The first two run fine, no errors! But the latter three throw the same error as the original post.

Happy to provide a link to the data if that would be helpful at all. I'm scratching my head at this and still can't figure out how to parse what the onetwo, onethree etc. are referring to, otherwise I'd just rename the columns and figure it out posthoc -- but I don't even know what to rename what to.

donaldRwilliams commented 3 years ago

Hi: I am excited to see confirm being used. I will look into this error, but not for a couple days (have some other things with looming deadlines).

The parsing of the hypotheses is quite a pain, given all the different things that are possible.

But for now you can try to name the columns by number. So say you have 20 variables, just name them 1:20. Then for the hypotheses use the respective numbers. So for the relation between column one and two, it would be 1--2, etc. So to test if the relation between column 1 and 2 is the same as 1 and 4, it would be 1--2 = 1--4.

No doubt using the names is much easier, but the numbers I think will work without a problem.

Please let me know if that works. If not, then I can take a look at the data.

donaldRwilliams commented 3 years ago

Actually I think it would be good to share your data. Then I can reproduce your error exactly and then fix it more quickly :-)

mikaelr88 commented 3 years ago

Great, thank you! No major rush (we pre-registered the confirmation of some exploratory networks so we're just excited to see what's what).

Here's a link to a box folder with the data I referenced above: https://utexas.box.com/s/r3l8ayd67c3cycooi14y2dhjns1p1p0g

Also tried labeling them with integers (or renaming them into character vectors of the numbers), even if the columns are named 'one'...'thirty' I'm still getting errors.

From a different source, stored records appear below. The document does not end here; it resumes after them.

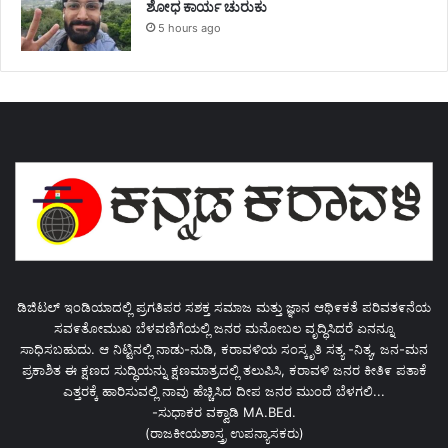
ಶೋಧ ಕಾರ್ಯ ಚುರುಕು
5 hours ago
ಡಿಜಿಟಲ್ ಇಂಡಿಯಾದಲ್ಲಿ ಪ್ರಗತಿಪರ ಸಶಕ್ತ ಸಮಾಜ ಮತ್ತು ಜ್ಞಾನ ಆಥಿ೯ಕತೆ ಪರಿವತ೯ನೆಯ
ಸವ೯ತೋಮುಖ ಬೆಳವಣಿಗೆಯಲ್ಲಿ ಜನರ ಮನೋಬಲ ವೃದ್ಧಿಸಿದರೆ ಏನನ್ನೂ
ಸಾಧಿಸಬಹುದು. ಆ ನಿಟ್ಟಿನಲ್ಲಿ ನಾಡು-ನುಡಿ, ಕರಾವಳಿಯ ಸಂಸ್ಕೃತಿ ಸತ್ಯ -ನಿತ್ಯ, ಜನ-ಮನ
ಪ್ರಕಾಶಿತ ಈ ಕ್ಷಣದ ಸುದ್ಧಿಯನ್ನು ಕ್ಷಣಮಾತ್ರದಲ್ಲಿ ತಲುಪಿಸಿ, ಕರಾವಳಿ ಜನರ ಕೀತಿ೯ ಪತಾಕೆ
ಎತ್ತರಕ್ಕೆ ಹಾರಿಸುವಲ್ಲಿ ನಾವು ಹೆಚ್ಚಿಸಿದ ದೀಪ ಜನರ ಮುಂದೆ ಬೆಳಗಲಿ...
-ಸುಧಾಕರ ವಕ್ವಾಡಿ MA.BEd.
(ರಾಜಕೀಯಶಾಸ್ತ್ರ ಉಪನ್ಯಾಸಕರು)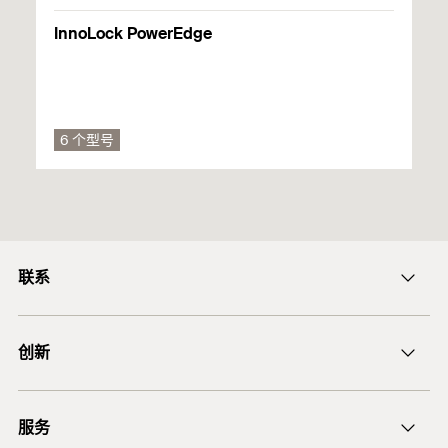
Channel Bolts FBC-S (Anchor channels for use in concrete)
InnoLock PowerEdge
创建于 2025/06/12
批准
EPD - Environmental Product
6 个型号
ETA-22/0035
Declaration
PDF,
DoP No. 0377
EPD-FIW-20250019-IBK1-EN
EPD-FIW-20250019-IBK1-EN
Environmental Product Declaration (EPD) According to ISO
14025 and EN 15804+A2 for fischer cast-in anchor
联系
channel systems
ficnmarketing@fischer.com.cn
有效期为 2025/05/28
至 2030/05/27
创新
400-820-3920
DuoLine
服务
Technical Data Sheet
后膨胀螺杆锚栓 FAZ II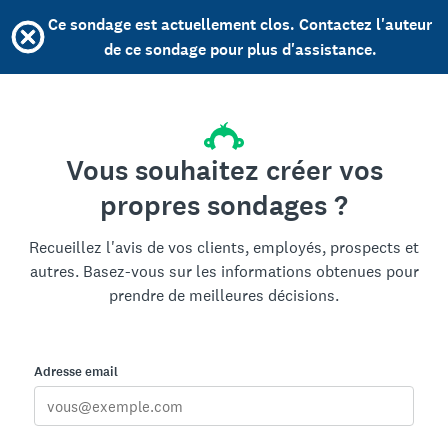
Ce sondage est actuellement clos. Contactez l'auteur
de ce sondage pour plus d'assistance.
Vous souhaitez créer vos
propres sondages ?
Recueillez l'avis de vos clients, employés, prospects et
autres. Basez-vous sur les informations obtenues pour
prendre de meilleures décisions.
Adresse email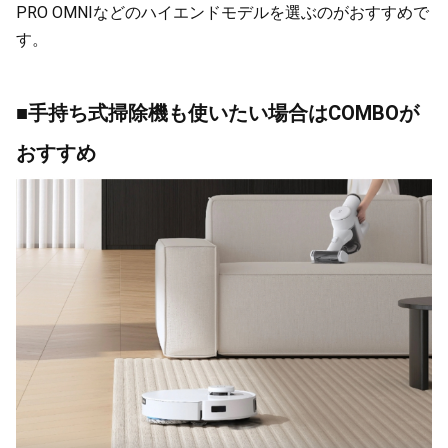
PRO OMNIなどのハイエンドモデルを選ぶのがおすすめで
す。
■手持ち式掃除機も使いたい場合はCOMBOが
おすすめ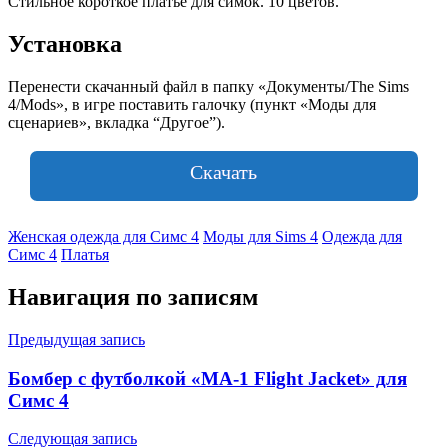
Стильное короткое платье для симок. 10 цветов.
Установка
Перенести скачанный файл в папку «Документы/The Sims
4/Mods», в игре поставить галочку (пункт «Моды для
сценариев», вкладка “Другое”).
Скачать
Женская одежда для Симс 4
Моды для Sims 4
Одежда для
Симс 4
Платья
Навигация по записям
Предыдущая запись
Бомбер с футболкой «MA-1 Flight Jacket» для
Симс 4
Следующая запись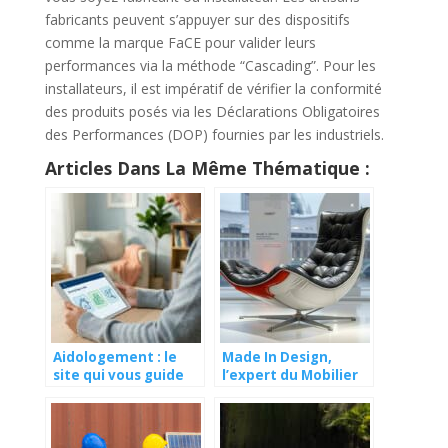
fabricants peuvent s’appuyer sur des dispositifs
comme la marque FaCE pour valider leurs
performances via la méthode “Cascading”. Pour les
installateurs, il est impératif de vérifier la conformité
des produits posés via les Déclarations Obligatoires
des Performances (DOP) fournies par les industriels.
Articles Dans La Même Thématique :
Aidologement : le
Made In Design,
site qui vous guide
l’expert du Mobilier
dans votre recherche
Made In England
d’aide pour un
logement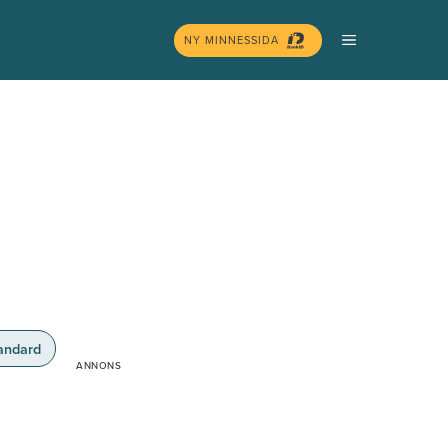
MENY
NY MINNESSIDA
andard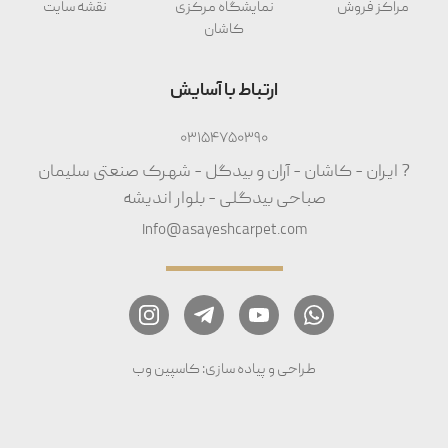
مراکز فروش
نمایشگاه مرکزی
نقشه سایت
کاشان
ارتباط با آسایش
03154750390
? ایران - کاشان - آران و بیدگل - شهرک صنعتی سلیمان
صباحی بیدگلی - بلوار اندیشه
Info@asayeshcarpet.com
طراحی و پیاده سازی: کاسپین وب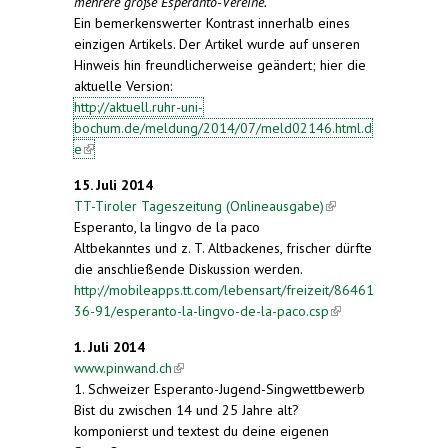
mehrere große Esperanto-Vereine.
"
Ein bemerkenswerter Kontrast innerhalb eines
einzigen Artikels. Der Artikel wurde auf unseren
Hinweis hin freundlicherweise geändert; hier die
aktuelle Version:
http://aktuell.ruhr-uni-
bochum.de/meldung/2014/07/meld02146.html.d
e
(link is external)
15. Juli 2014
TT-Tiroler Tageszeitung (Onlineausgabe)
(link is
Esperanto, la lingvo de la paco
external)
Altbekanntes und z. T. Altbackenes, frischer dürfte
die anschließende Diskussion werden.
http://mobileapps.tt.com/lebensart/freizeit/86461
36-91/esperanto-la-lingvo-de-la-paco.csp
(link is
external)
1. Juli 2014
www.pinwand.ch
(link is external)
1. Schweizer Esperanto-Jugend-Singwettbewerb
Bist du zwischen 14 und 25 Jahre alt?
komponierst und textest du deine eigenen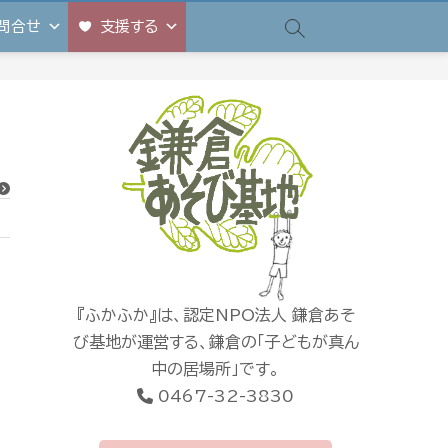
問合せ
支援する
『ふかふか』は、認定NPO法人 鎌倉あそ
び基地が運営する、鎌倉の「子どもが真ん
中の居場所」です。
0467-32-3830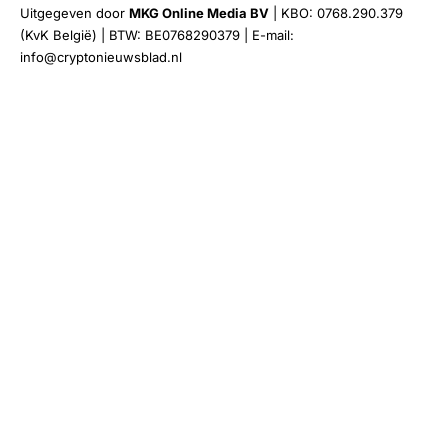
Uitgegeven door
MKG Online Media BV
| KBO: 0768.290.379
(KvK België) | BTW: BE0768290379 | E-mail:
info@cryptonieuwsblad.nl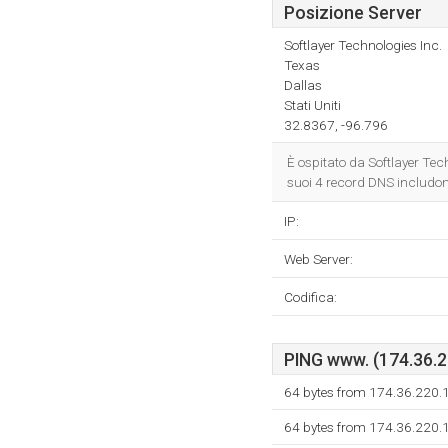
Posizione Server
Softlayer Technologies Inc.
Texas
Dallas
Stati Uniti
32.8367, -96.796
È ospitato da Softlayer Tec
suoi 4 record DNS includo
IP:
Web Server:
Codifica:
PING www. (174.36.22
64 bytes from 174.36.220.1
64 bytes from 174.36.220.1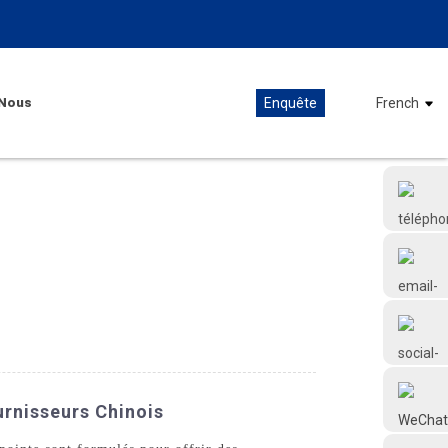
Nous
Enquête
French
+86 18126677577
urnisseurs Chinois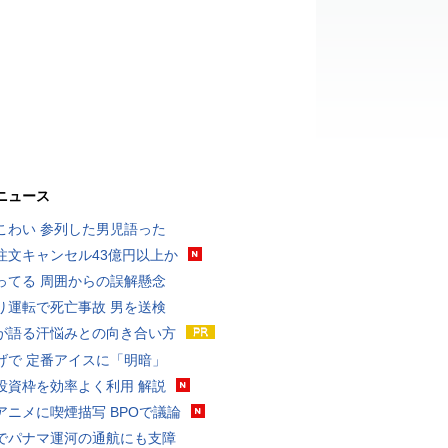
ニュース
こわい 参列した男児語った
注文キャンセル43億円以上か
ってる 周囲からの誤解懸念
り運転で死亡事故 男を送検
が語る汗悩みとの向き合い方
げで 定番アイスに「明暗」
投資枠を効率よく利用 解説
アニメに喫煙描写 BPOで議論
でパナマ運河の通航にも支障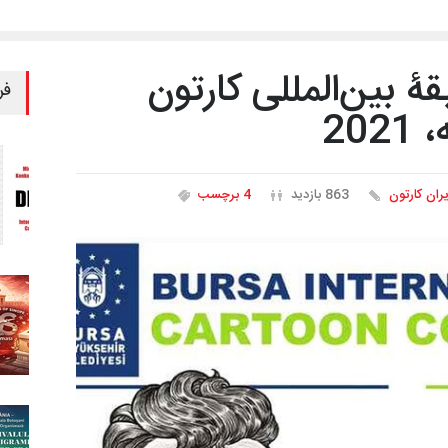
ۀ بین‌المللی کارتون
فر
20
یران کارتون
863 بازدید
4 برچسب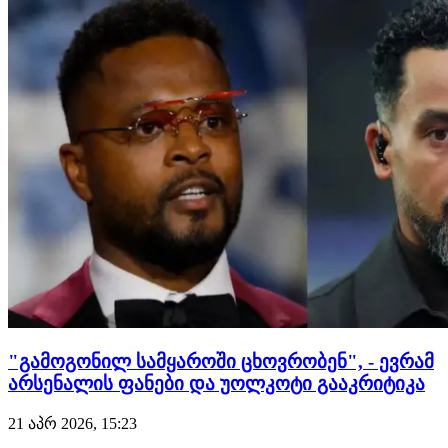
პრემიერ ლიგის მთელი სეზონის განმავლობაში პირველ
ადგილზე ყოფნის შემ…
"გამოგონილ სამყაროში ცხოვრობენ", - ევრამ
არსენალის ფანები და უოლკოტი გააკრიტიკა
21 აპრ 2026, 15:23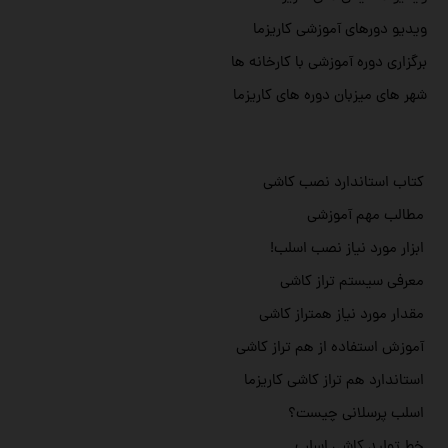
ویدیو دورهای آموزشی کاریزما
برگزاری دوره آموزشی با کارخانه ها
شهر های میزبان دوره های کاریزما
کتاب استاندارد نصب کاشی
مطالب مهم آموزشی
ابزار مورد نیاز نصب اسلب!
معرفی سیستم تراز کاشی
مقدار مورد نیاز همتراز کاشی
آموزش استفاده از هم تراز کاشی
استاندارد هم تراز کاشی کاریزما
اسلب پرسلانی چیست؟
خط تولید کاشی اسلب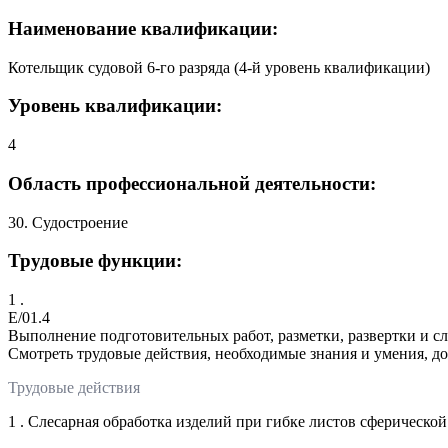
Наименование квалификации:
Котельщик судовой 6-го разряда (4-й уровень квалификации)
Уровень квалификации:
4
Область профессиональной деятельности:
30. Судостроение
Трудовые функции:
1 .
E/01.4
Выполнение подготовительных работ, разметки, развертки и с
Смотреть трудовые действия, необходимые знания и умения, д
Трудовые действия
1 . Слесарная обработка изделий при гибке листов сферичес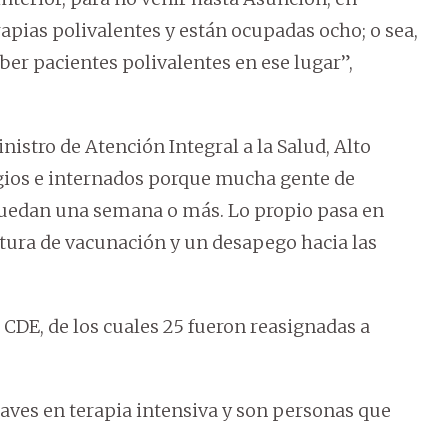
apias polivalentes y están ocupadas ocho; o sea,
er pacientes polivalentes en ese lugar”,
istro de Atención Integral a la Salud, Alto
agios e internados porque mucha gente de
e quedan una semana o más. Lo propio pasa en
tura de vacunación y un desapego hacia las
 CDE, de los cuales 25 fueron reasignadas a
raves en terapia intensiva y son personas que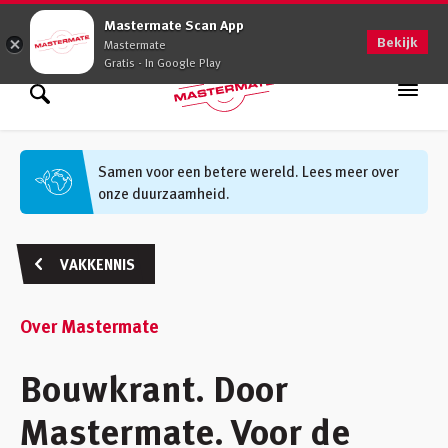
0900 - 0509
Mastermate Scan App
Bekijk
Mastermate
Gratis - In Google Play
Assortiment
Zoek binnen assortiment
Samen voor een betere wereld. Lees meer over
onze duurzaamheid.
Oplossingen
Zoek informatie
Advies op maat
VAKKENNIS
Vakkennis
Over Mastermate
Werken bij
Bouwkrant. Door
Vestigingen
(48)
Mastermate. Voor de
Klantenservice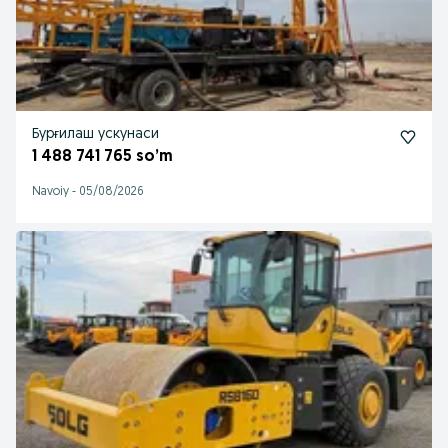
Бурғилаш ускунаси
1 488 741 765 so’m
Navoiy
-
05/08/2026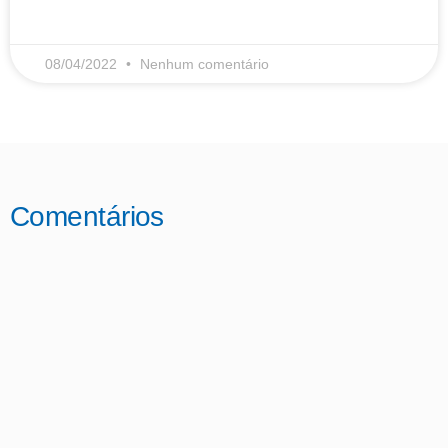
LEIA MAIS
08/04/2022
Nenhum comentário
Comentários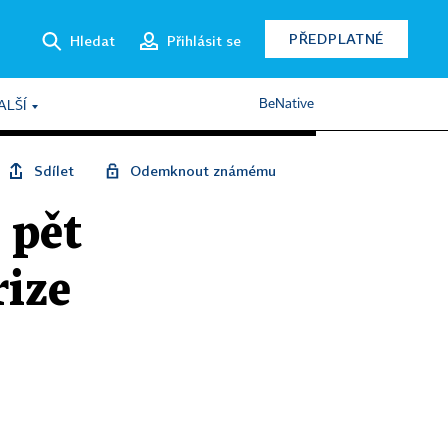
PŘEDPLATNÉ
Hledat
Přihlásit se
BeNative
ALŠÍ
Sdílet
Odemknout známému
 pět
rize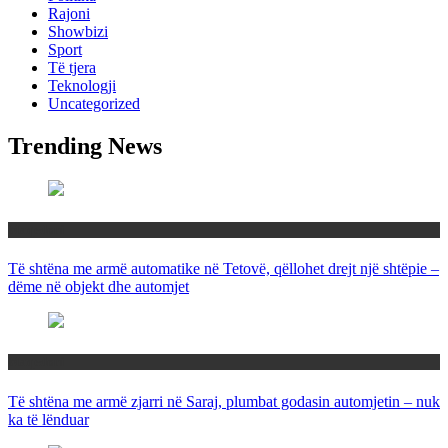
Rajoni
Showbizi
Sport
Të tjera
Teknologji
Uncategorized
Trending News
Maqedoni
Të shtëna me armë automatike në Tetovë, qëllohet drejt një shtëpie –
dëme në objekt dhe automjet
Maqedoni
Të shtëna me armë zjarri në Saraj, plumbat godasin automjetin – nuk
ka të lënduar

donaldRwilliams commented 3 years ago

I think I fixed it. It was a minor issue having to do with removing spacing.

You will have to install with the following

remotes::install_github("donaldRwilliams/BGGM", ref = "issue-55")

Note also I think one of your hypotheses does not make sense the way it is written, i.e.,

E1_h1_pos <- c("
(end_phone--social_media, end_phone--home_exercise) > 0
end_phone--social_media > end_phone--home_exercise > 0;
end_phone--social_media = end_phone--home_exercise > 0;
(end_phone--social_media, end_phone--home_exercise) = 0")

Note the first hypothesis is

(end_phone--social_media, end_phone--home_exercise) > 0
end_phone--social_media > end_phone--home_exercise > 0;

which I think should throw an error because the same relation is used twice in the same hypothesis. I think it might just be missing the ";".

But in general you could not have the same relation more than once in a given hypothesis. But of course you can have the same relation in each of, say, 4 hypotheses (like in your other examples).

Please let me know if that works for you (and if so close the issue please) !

PS: I am also really excited to hear that you pre registered some hypotheses to test in networks.

mikaelr88 commented 3 years ago

Unfortunately, it's throwing the exact same error (I had some issues with the remote install so it took me a little while to sort that, but the install seemed fine when I got it to work).

Thanks for catching that typo (it's meant to be 4 hypotheses).

-- I think your work on BGGM is so great, thank you for developing this package! It's such an awesome tool for developing and testing hypotheses in network analysis.

donaldRwilliams commented 3 years ago

Hmm. Not really sure how that would be, as it works for me. I can check again.

donaldRwilliams commented 3 years ago

I just ran E1_h1_pos

And here is the output:

Call:
BGGM::confirm(Y = confirm_E1, hypothesis = E1_h1_pos, type = "mixed", 
    iter = 50, seed = 1)
--- 
Hypotheses: 

H1: (end_phone--social_media,end_phone--home_exercise)>0
H2: end_phone--social_media>end_phone--home_exercise>0
H3: end_phone--social_media=end_phone--home_exercise>0
H4: (end_phone--social_media,end_phone--home_exercise)=0
H5: complement
--- 
Posterior prob: 

p(H1|data) = 0.313
p(H2|data) = 0.618
p(H3|data) = 0.027
p(H4|data) = 0.003
p(H5|data) = 0.038
--- 
Bayes factor matrix: 
      H1    H2     H3      H4     H5
H1 1.000 0.506 11.403  93.238  8.227
H2 1.977 1.000 22.538 184.293 16.260
H3 0.088 0.044  1.000   8.177  0.721
H4 0.011 0.005  0.122   1.000  0.088
donaldRwilliams commented 3 years ago

I just checked the others and for some reason E1_h3_pos is the only one that does not run for me. I will figure out why and make the fix

donaldRwilliams commented 3 years ago

I figured out the issue on that last hypothesis. Although it is somewhat convoluted, the order of the variables matters. So they have to correspond to the upper triangle of the matrix. With numbers, say, 1--2 works but 2--1 would not work. So then you have to do the same thing with the names..

so change that hypothesis to

E1_h3_pos <- c("
               (volunteer--work_outside_home, knit--work_outside_home) > 0;
                 (volunteer--work_outside_home, knit--work_outside_home) = 0;
               ")

This is mentioned in the documentation

Details
The hypotheses can be written either with the respective column names or numbers. For example, 1--2 denotes the relation between the variables in column 1 and 2. Note that these must correspond to the upper triangular elements of the correlation matrix. This is accomplished by ensuring that the first number is smaller than the second number. This also applies when using column names (i.e,, in reference to the column number).

I will try to make that clearer. But I ran the above hypothesis and it works.

Glad you like BGGM !

mikaelr88 commented 3 years ago

Thank you so much, I hadn't thought of the order of the names, sorry!

donaldRwilliams commented 3 years ago

Thank you so much, I hadn't thought of the order of the names, sorry!

All good. The order mattering is somewhat confusing and perhaps I will change that in the future.